皇太子はとても慎重で誰かの策略に追い詰められる事は今まで無かったからだ。

「マリベルから起こり得る内容を聞いていたので準備はしていましたが、それが上手くいくか心配で」

「私は何かする事はあるか?」

侯爵が心配そうに聞いてくる。

「では一つ、近いうちにファルマ王が来ると思います。その時、今回の皇太子の責任を言ってくるはずです。ソルマ王女を皇太子妃にすることと、風土病の援助を言ってくると思います。その時、国境付近で風土病の感染者が流入した事でリディアナからは証拠になる物を用意してもらっていますが、お父様も見た事を証言していだだけますか?」

「わかった、あのファルマからの風土病患者の流入は大変だったんだ。隔離しようとしても指示を無視して薬を奪っていく者たちがいてな」

侯爵は溜息混じりに言う。

カタリナはリディアナの証拠だけだと嘘の証拠だと言われないかと心配していた。その点、現地で風土病の治療の人道指揮を取っていた父なら信憑性がある。それに期待する。

暫くすると魔法使いから報告が入った。

「あのグラスに魔法を仕掛けたのは隣国、ファルマの魔法使いですね」

「その者を捕まえたいけど、出来る?」

「やってみます」

カタリナは警備兵も動員して魔法使いを探した。

「カタリナ様!見つけました」

警備兵に連れられて魔法使いが来た。

警備兵に尋問され、魔法使いはソルマ王女に頼まれたと白状した。

魔法使いはソルマ王女に自分はいずれ皇太子妃になるのだから言う事を聞いた方がいいと言われたそうだ。

リディアナがやってきた。

「想像通りで怖いくらいね」

リディアナと同じ気持ちでカタリナは考える。

「まだ、何かあると思うの」

カタリナが言うとリディアナも同じだったようだ。

カタリナはマリベルからの手紙をリディアナに見せた。

「色々ありそうね」

リディアナは調べないと、と言う。

カタリナとリディアナは更なる証拠を集める為、ソルマ王女と皇太子がいた部屋に行った。

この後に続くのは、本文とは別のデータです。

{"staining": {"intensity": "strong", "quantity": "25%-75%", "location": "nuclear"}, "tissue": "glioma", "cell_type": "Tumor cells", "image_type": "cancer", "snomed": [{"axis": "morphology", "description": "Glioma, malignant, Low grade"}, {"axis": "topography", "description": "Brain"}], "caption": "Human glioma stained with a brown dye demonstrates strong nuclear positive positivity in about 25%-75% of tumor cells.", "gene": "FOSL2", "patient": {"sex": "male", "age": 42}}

部屋に入ってすぐにリディアナは壁側にあった棚へと步いって行く。

棚まで近づくと棚の上に置いてある物にハンカチがかけられているのを見つめていた。カタリナも近づくとハンカチがかけられている物は水晶だとわかった。

「リディアナ、これって」

「シッツ」

カタリナが話しかけようとするとリディアナが遮った。

そして、あるところに視線を投げる。

カタリナはその先を見て悟った。

もうひとつ水晶が隠されている。

リディアナは晩餐会のあった会場付近の部屋に水晶を設置していた。先程のハンカチがかけられた水晶は技と分かる場所に置いて、別の場所に水晶を隠しておいたと言う。

リディアナは警備兵を呼んでその水晶を回収させた。

別室でカタリナとリディアナは王妃と一緒に水晶に保存されている記録を見た。

「許さない!」

王妃はその一言だけ言って口を閉ざした。

ソルマ王女が強引に皇太子に酒を進めている様子が映っていた。

皇太子が酔い潰れたのを確認してソルマ王女は自分で服を破った。

カタリナとリディアナはソルマ王女と皇太子がいた部屋に入ってきた人物達を全て探し出して証言を集めた。

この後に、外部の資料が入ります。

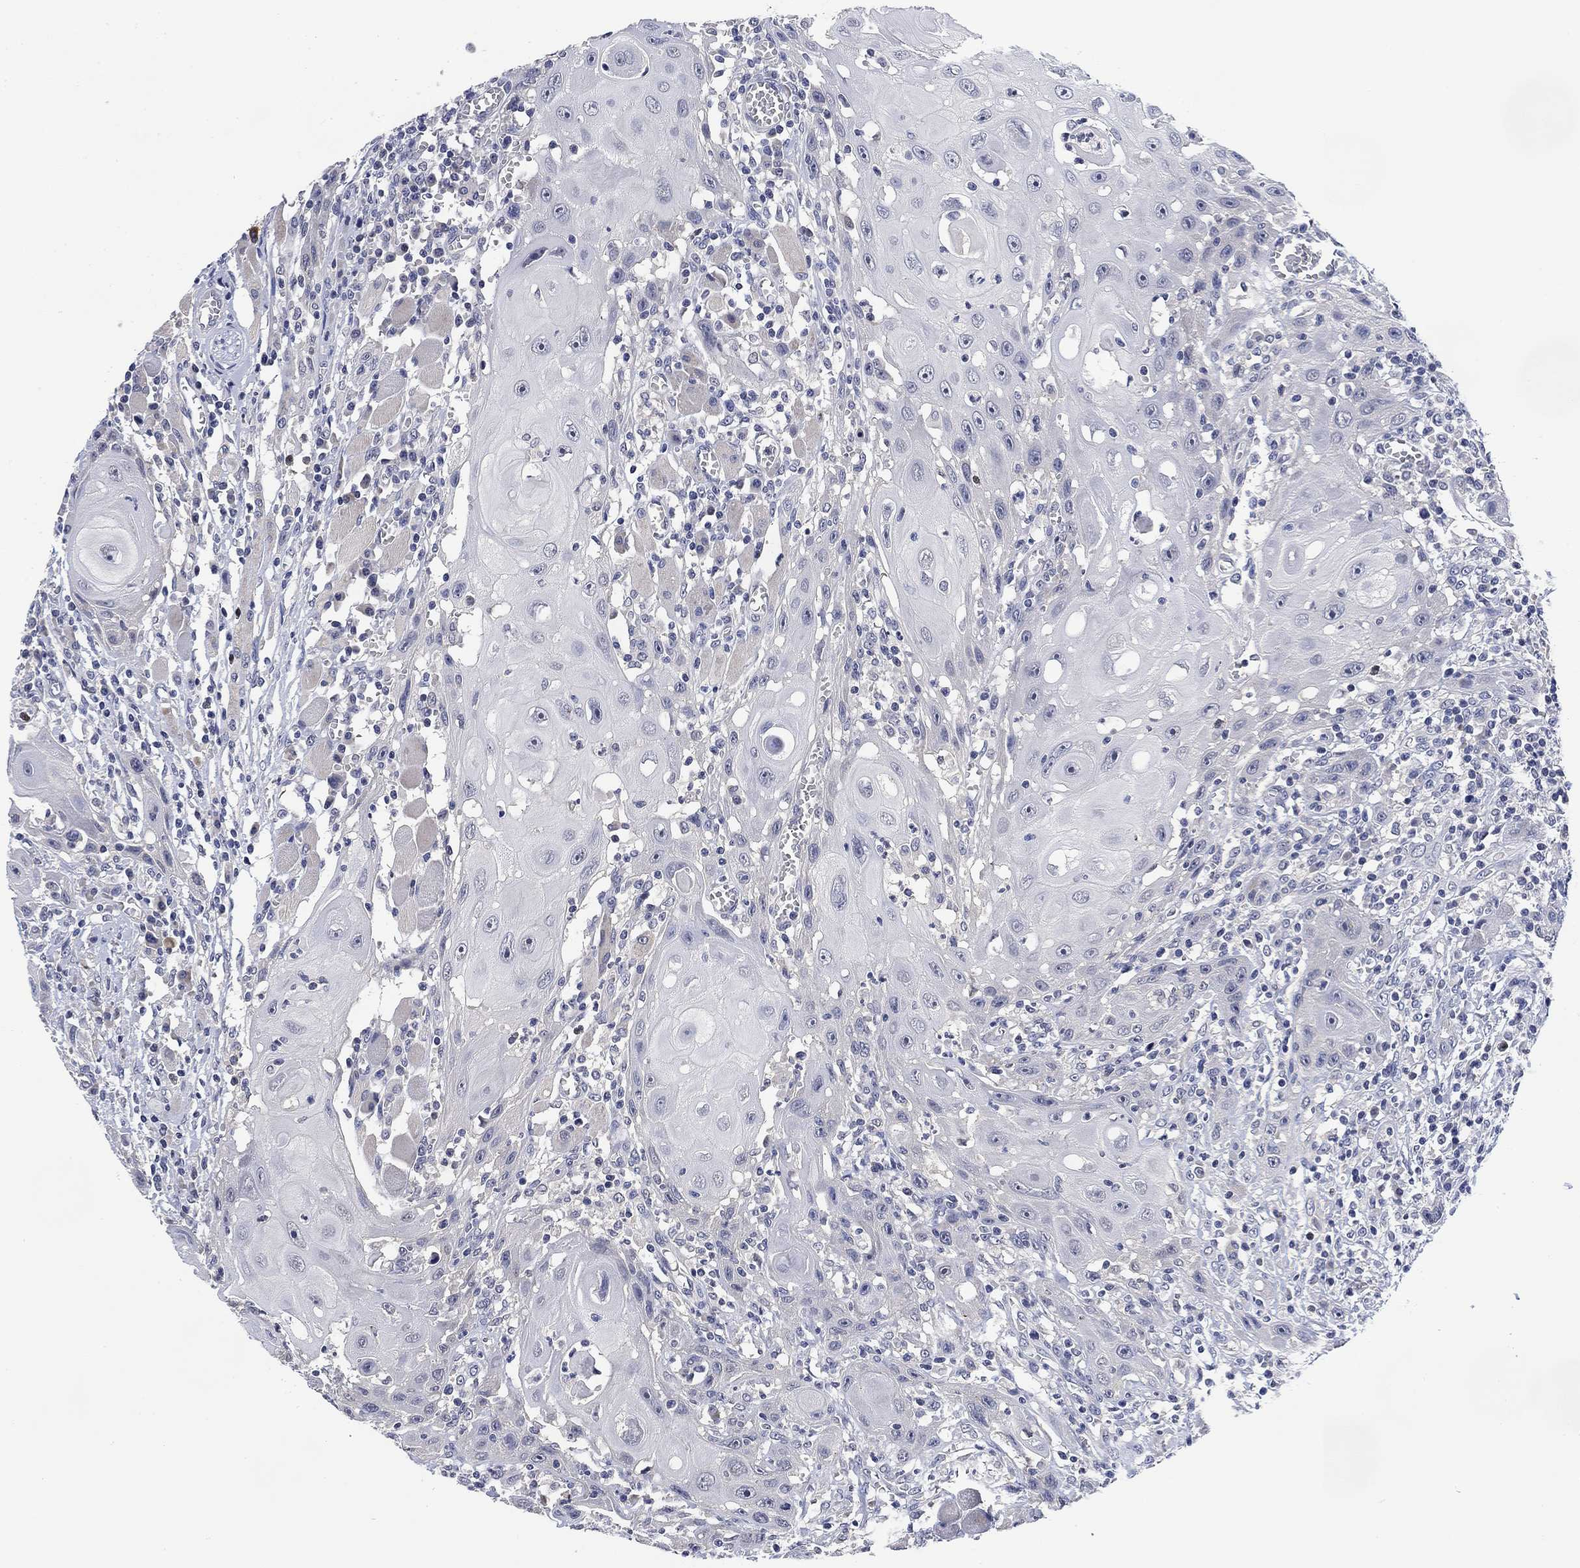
{"staining": {"intensity": "negative", "quantity": "none", "location": "none"}, "tissue": "head and neck cancer", "cell_type": "Tumor cells", "image_type": "cancer", "snomed": [{"axis": "morphology", "description": "Normal tissue, NOS"}, {"axis": "morphology", "description": "Squamous cell carcinoma, NOS"}, {"axis": "topography", "description": "Oral tissue"}, {"axis": "topography", "description": "Head-Neck"}], "caption": "High power microscopy image of an IHC histopathology image of head and neck cancer, revealing no significant staining in tumor cells. (Stains: DAB immunohistochemistry with hematoxylin counter stain, Microscopy: brightfield microscopy at high magnification).", "gene": "DAZL", "patient": {"sex": "male", "age": 71}}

部屋に入ってきた人物は王妃とカタリナが部屋に入って行った直後、部屋にやって来た人達だった。その中には子爵令嬢もいた。

ファルマの侍女や皇太子の護衛が、言っていた通り、この部屋には最初、皇太子とソルマ王女しか入っていなかった。

カタリナは警備兵にその事を伝えた。

警備兵の尋問に子爵令嬢は最初は知らないと言い張っていたが証拠があると言われて、ソルマ王女から頼まれたと白状した。

二日後ファルマ王がやってきた。